Впечатление было очень сильное. Попросили повторить.

– Отпевает нас Софья Казимировна! – сказал Дмитренко. – А здорово написал, черт его возьми! Водку он пьет?

– Не знаю, – рассмеялась я. – Вероятно.

– Ничего подобного! – ответил Эдик. – Он любит кавказские вина!

– Чепуха! – рассердился хмелеющий Дмитренко. – У тебя, Эдуард, дамская душа, и ты рассуждаешь по-дамски! Вино!.. Ну, ладно, выпишем для него из Телава.

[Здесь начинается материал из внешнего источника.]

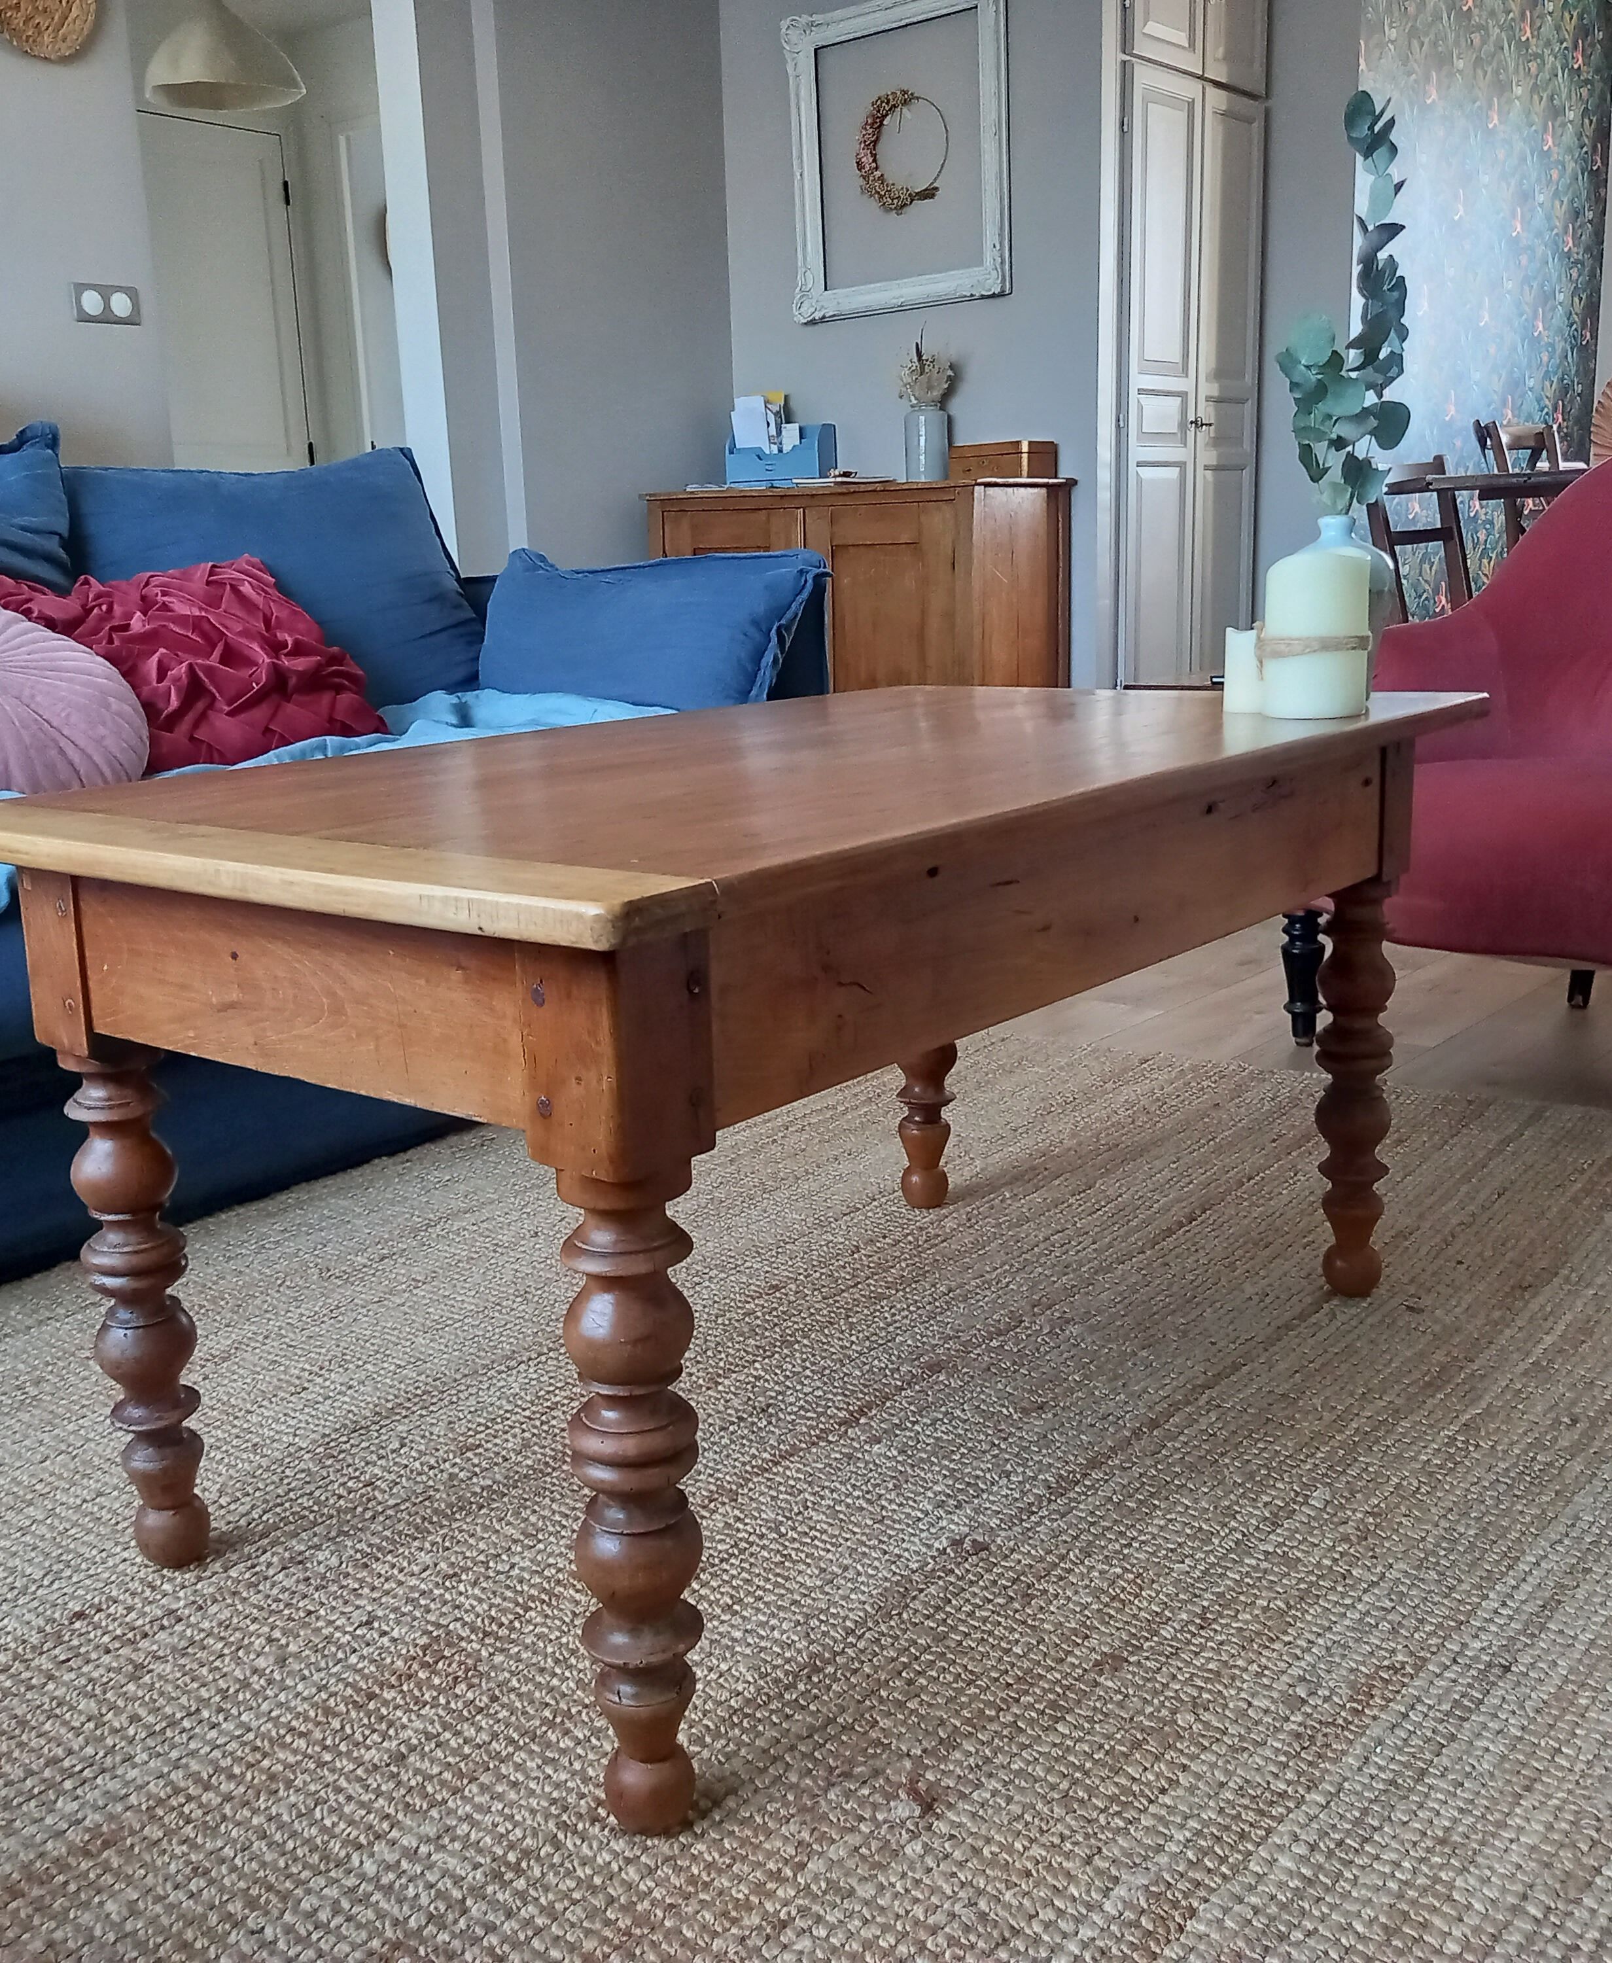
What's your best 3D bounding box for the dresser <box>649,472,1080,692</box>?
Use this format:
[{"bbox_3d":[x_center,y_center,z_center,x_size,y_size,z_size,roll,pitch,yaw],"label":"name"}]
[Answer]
[{"bbox_3d":[0.168,-1.270,6.553,1.407,0.817,0.553,8,17,38],"label":"dresser"}]

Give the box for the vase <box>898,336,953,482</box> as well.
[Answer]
[{"bbox_3d":[0.395,-1.890,6.238,0.182,0.470,0.182,-2,13,0],"label":"vase"}]

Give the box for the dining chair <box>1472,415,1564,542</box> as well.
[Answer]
[{"bbox_3d":[1.952,-0.917,4.588,0.490,0.880,0.440,8,17,38],"label":"dining chair"}]

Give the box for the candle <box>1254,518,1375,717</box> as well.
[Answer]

Как, Борис, выпишем?

Борис Сергеевич молча кивнул головой.

Дмитренко не унимался:

– Где он живет?

– Он наш, ленинградский, – погордился Эдик.

– Давай. Звони ему по телефону, Эдуард! Приглашай сюда. Скажи, машину пришлю.

Во всех серьезных случаях жизни Эдик смотрит на меня: испуганно посмотрел он на меня и тогда.

– Il ne faut pas[847]…– жалобно протянул он.

Б.С. понял Эдика, засмеялся (как он чудесно смеялся!), успокоил Дмитренко:

– Брось, Валек… поздно! К чужому человеку – ночью – звонить – все же спят, вероятно…

Дмитренко успокоить было трудно.

– Они все по ночам пишут. Я знаю. Я читал. Ты, Борис, меня не учи. Как это он не придет к командирам Красной Армии? Обязательно придет. Да он, может, в моей дивизии служил. Честное слово, я помню эту фамилию.

Договорились, однако, не вызывать и не звонить. Послушались меня: я предложила компромисс.

– Выпьем за его здоровье, вот и все! – сказала я.

Выпили. Дмитренко, как и всегда, рассказывал о Гражданской. Рассказывал он прекрасно. Жаль, что так никогда ничего и не было записано.

Б.С. был задумчив, насвистывал, мало говорил, наливая рюмки…

Осенью его хоронили – горловая скоротечная.

А весной 1935-го хоронили Дмитренко[848] – рак гортани и мозга.

И тут и там – траурные марши, ружейные залпы, фуражка на крышке гроба, шашка, цветы, чеканный шаг Академий в строю: Артиллерийская и Толмачевская.

Да. Все кончилось.

А работа крыс, может быть, и продолжается.

Начала писать одно, кончила другим. Многое еще не записано: поздно и холодно. А многое уже и забылось.

Сейчас пришло в голову, что, если Всеволод Рождественский еще раз придет ко мне, я, может быть, покажу ему эту запись. Для того, чтобы он познакомился ближе с моими. Возможно, это доставит ему маленькую радость.